(Problem to work on) Reproduce every line in the listing that contains the word "moved".

⟨

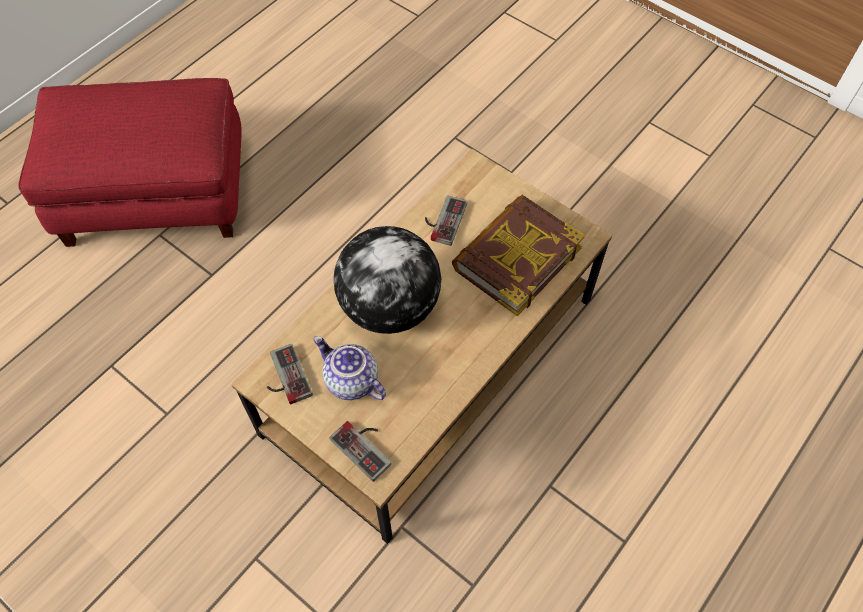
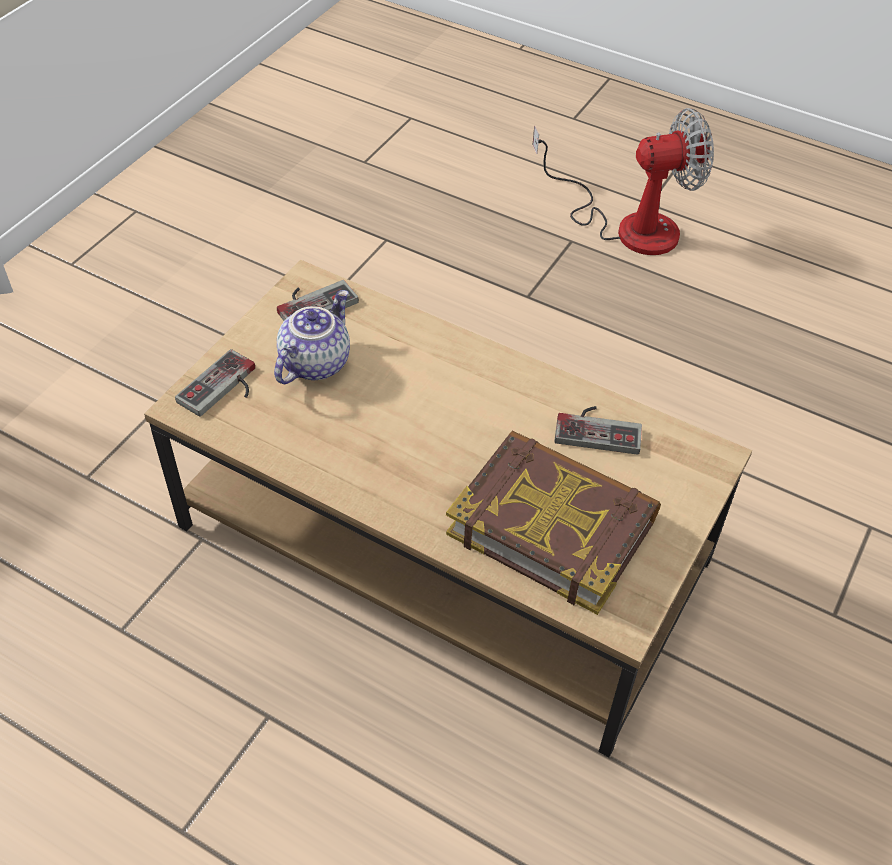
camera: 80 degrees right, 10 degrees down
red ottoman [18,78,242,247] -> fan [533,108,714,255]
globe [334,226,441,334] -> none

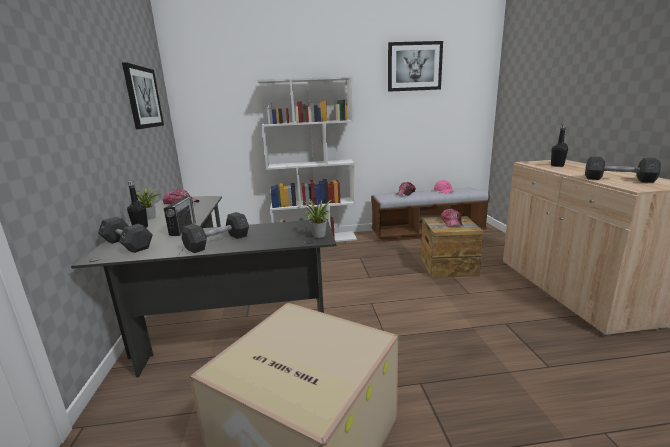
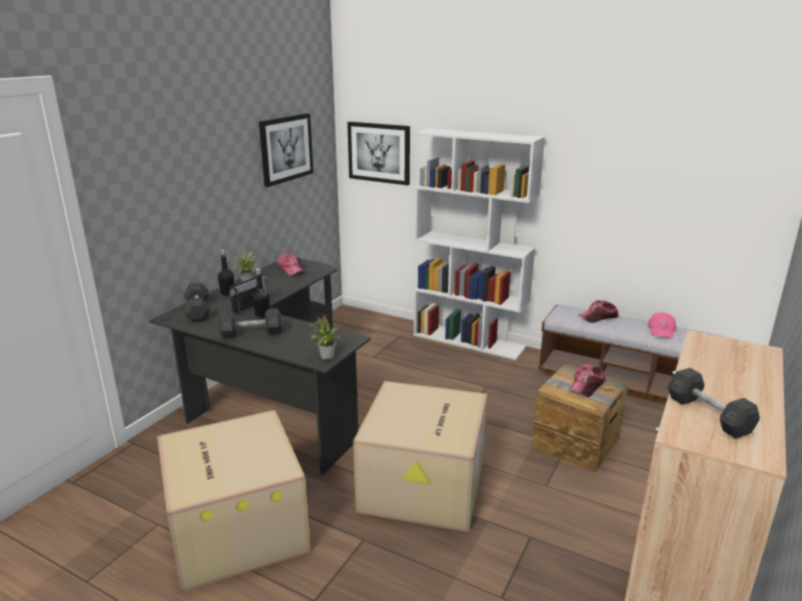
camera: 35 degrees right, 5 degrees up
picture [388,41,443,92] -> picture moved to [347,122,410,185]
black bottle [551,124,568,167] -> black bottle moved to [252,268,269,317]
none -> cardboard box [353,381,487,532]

⟩

(Solution for this task)
picture [388,41,443,92] -> picture moved to [347,122,410,185]
black bottle [551,124,568,167] -> black bottle moved to [252,268,269,317]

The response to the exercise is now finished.